La première conséquence qui vient à l’esprit ressort de ce que « l’image-de » est l’image d’un fait. Mais, comme elle est dite elle-même « être un fait » (2.141), elle paraît devoir être définie comme le fait établissant un autre fait : c’est-à-dire comme quelque chose de factuel qu’on pourrait examiner de l’extérieur. Pour dépasser cet aspect littéral, qui serait anti-logique, il convient de saisir plutôt que l’image possède une propriété de type épistémologique qu’on préfère dire aujourd’hui factive : penser que la proposition est une image consiste à l’assimiler à un fait. Elle serait par conséquent et à certains égards « évidente », produisant par une saisie propre le genre de choses que nous avons à connaître immédiatement, mais notons bien pourtant qu’elle n’est pas inférée ou consécutive. L’item 2.172 est révélateur de cette bizarrerie puisque la Form der Abbildung ne peut être, quant à elle, imagée par aucune image (Bild). Pour le dire autrement, la « forme logique » est la seule chose qui soit reproductible. Si elle est justifiée per se, celle-ci autorise pourtant à dire, ou à affirmer, que le fait est un fait-image (the picturing fact) dans l’acception de Michael Potter : soit un fait imageant un autre fait que lui-même10. Ce qui devient alors circulaire.
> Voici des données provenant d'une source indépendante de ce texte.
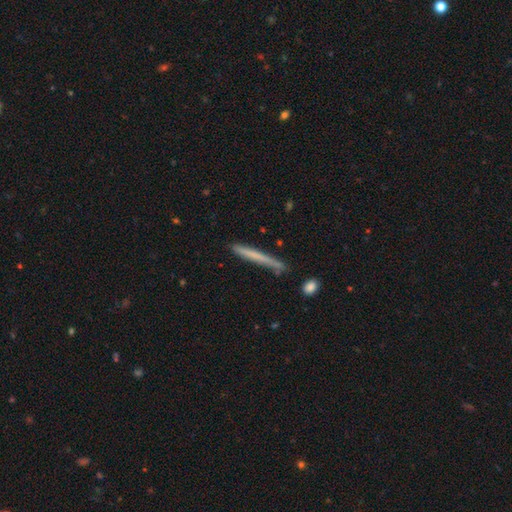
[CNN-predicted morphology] Smooth or featured? Predicted: smooth (p=0.61). How rounded? Predicted: cigar-shaped (p=0.97). Merging? Predicted: none (p=0.81).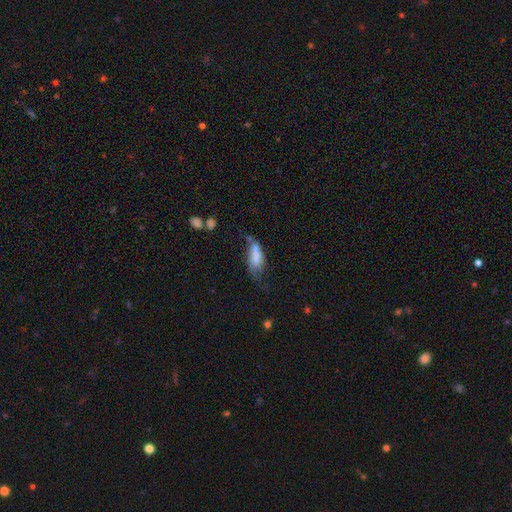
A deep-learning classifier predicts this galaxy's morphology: smooth_or_featured: smooth (p=0.71) [alt: featured or disk p=0.20]
how_rounded: in between (p=0.75) [alt: cigar-shaped p=0.22]
merging: major disturbance (p=0.32) [tied with: minor disturbance p=0.32]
Car, de façon patente cette fois, soutenir que l’image est un fait, « dit » en effet quelque chose sur ce qu’est un fait : mais n’explique pas son sens (4.021), ni surtout le pourquoi de sa production par la relation imageante (die abbildende Beziehung, 2.1514), nommée également « interne » (4.014), on l’a vu. Par après, dans la section 4, consacrée à la pensée en tant que proposition pleinement signifiante (sinnvolle Satz), un passage important revient sur le sujet, opposant ce qui ne s’explique pas par le truchement de ce qu’il faut comprendre. L’allusion aux hiéroglyphes n’est pas franchement éclairante : on ne peut l’accepter qu’à travers la discrétion des signes considérés en tant qu’entités pictographiques – ce que les symboles logiques ne sont certainement pas. Ainsi ré-apparaît en 4, la notion d’Abbildung, accompagnant cette fois la notion du « montrer », et même l’opposition du dire et du montrer11.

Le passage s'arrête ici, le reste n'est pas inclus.